Smokers Are More Likely To Quit When Money Is An Incentive
ByA new study found that smokers would be more willing to kick the habit if they were offered financial incentives, ThinkProgress reported.
Researchers from the Perelman School of Medicine at the University of Pennsylvania found that four different financial programs, each worth roughly $800 over six months, were more successful at getting smokers to quit than programs providing free access to behavioral counseling and nicotine replacement therapy.
For the study, researchers enrolled more than 2,500 people from across the United States during an eight-month period in 2012. The study volunteers were assigned to one of five groups. Two of the incentive programs "targeted individuals, and two targeted groups of six participants. Of the individual and group programs, one of each involved rewards of approximately $800 for smoking cessation; the other entailed refundable deposits of $150 plus $650 in reward payments, if participants were successful," Medscape reported. Those in the control group were offered informational resources and free smoking cessation aids.

● ● ● ● ●

_Using the information:_
**a.** For each statement about the article on smoking incentives, answer yes or no and quote the exact words from the article that decide it.
(i) The researchers were from the Perelman School of Medicine at the University of Pennsylvania.
(ii) Fewer than 1,000 people were enrolled in the study.
(iii) The control group was offered refundable deposits of $150.
**b.** Answer these questions from the article on smoking incentives:
(i) Roughly how much was each of the four financial programs worth, and over what period?
(ii) In what year were the study volunteers enrolled?
(iii) How many participants made up each group in the group-targeted programs?
**c.** Pick up the article on smoking incentives after its last sentence and continue it.
The records that come next are separate material with no connection to the article on smoking incentives.

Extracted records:
● ● ● ● ●

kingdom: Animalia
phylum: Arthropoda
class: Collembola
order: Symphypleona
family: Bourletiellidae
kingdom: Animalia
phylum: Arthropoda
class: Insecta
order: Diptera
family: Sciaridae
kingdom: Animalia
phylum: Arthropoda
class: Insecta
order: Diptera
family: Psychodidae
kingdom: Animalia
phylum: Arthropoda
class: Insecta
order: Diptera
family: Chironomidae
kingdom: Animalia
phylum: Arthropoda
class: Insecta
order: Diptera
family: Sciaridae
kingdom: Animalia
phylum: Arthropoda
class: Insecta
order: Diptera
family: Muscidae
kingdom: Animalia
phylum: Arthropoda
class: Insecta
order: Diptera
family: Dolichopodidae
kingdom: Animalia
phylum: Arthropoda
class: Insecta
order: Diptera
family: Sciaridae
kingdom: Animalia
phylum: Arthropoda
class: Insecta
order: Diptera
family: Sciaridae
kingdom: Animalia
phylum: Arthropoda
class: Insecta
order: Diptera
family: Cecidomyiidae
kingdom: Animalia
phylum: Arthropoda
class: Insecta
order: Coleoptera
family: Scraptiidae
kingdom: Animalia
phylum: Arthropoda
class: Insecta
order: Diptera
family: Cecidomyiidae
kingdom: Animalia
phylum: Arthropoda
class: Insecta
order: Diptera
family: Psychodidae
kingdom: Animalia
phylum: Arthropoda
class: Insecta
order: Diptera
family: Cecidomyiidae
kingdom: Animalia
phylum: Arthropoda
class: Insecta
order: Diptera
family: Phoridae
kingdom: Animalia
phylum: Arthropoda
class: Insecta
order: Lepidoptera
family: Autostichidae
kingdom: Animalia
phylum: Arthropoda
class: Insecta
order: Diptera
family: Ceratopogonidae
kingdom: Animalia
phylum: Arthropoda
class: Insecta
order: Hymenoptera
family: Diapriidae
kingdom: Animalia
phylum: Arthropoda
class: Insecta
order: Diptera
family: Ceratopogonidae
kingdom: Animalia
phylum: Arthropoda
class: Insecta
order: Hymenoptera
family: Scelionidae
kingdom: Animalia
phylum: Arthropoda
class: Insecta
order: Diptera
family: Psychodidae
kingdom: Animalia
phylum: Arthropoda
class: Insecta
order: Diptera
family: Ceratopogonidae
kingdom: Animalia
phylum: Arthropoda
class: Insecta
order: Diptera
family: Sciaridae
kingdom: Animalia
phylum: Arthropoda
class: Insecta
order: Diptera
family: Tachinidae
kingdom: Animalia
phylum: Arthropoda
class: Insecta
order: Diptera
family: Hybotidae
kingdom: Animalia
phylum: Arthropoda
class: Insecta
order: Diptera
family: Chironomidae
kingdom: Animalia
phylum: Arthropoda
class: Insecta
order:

● ● ● ● ●

_Exercise answers:_
**a.**
(i) Yes: "Researchers from the Perelman School of Medicine at the University of Pennsylvania"
(ii) No: "researchers enrolled more than 2,500 people from across the United States"
(iii) No: "Those in the control group were offered informational resources and free smoking cessation aids."

**b.**
(i) Roughly $800 over six months
(ii) 2012
(iii) Six

**c.**
"We found that the reward-based programs were more effective than deposits overall because more people accepted them in the first place," Scott D. Halpern, lead author of the study, said in a statement. "However, among people who would have accepted any program we offered them, the deposit contracts were twice as effective as rewards, and five times more effective than free information and nicotine replacement therapy, likely because they leveraged people's natural aversion to losing money. With such unprecedented rates of success, the trick now is to figure out how to get more people to sign up -- to feel like they have skin in the game."
Based on the study results, CVS Health, which partnered on the trail, plans to try out this approach.
"As we continue to see smoking as the number one cause of preventable death in the United States, it's important for employers to consider different options to use benefit design to help their workers quit," said Kevin Volpp, senior author of the study. "When compared to the estimated $4,000 to 6,000 incremental annual cost associated with employing a smoker over a non-smoker, a $700 to $800 incentive paid only to those who quit seems well worth the cost."
The findings are detailed in the New England Journal of Medicine.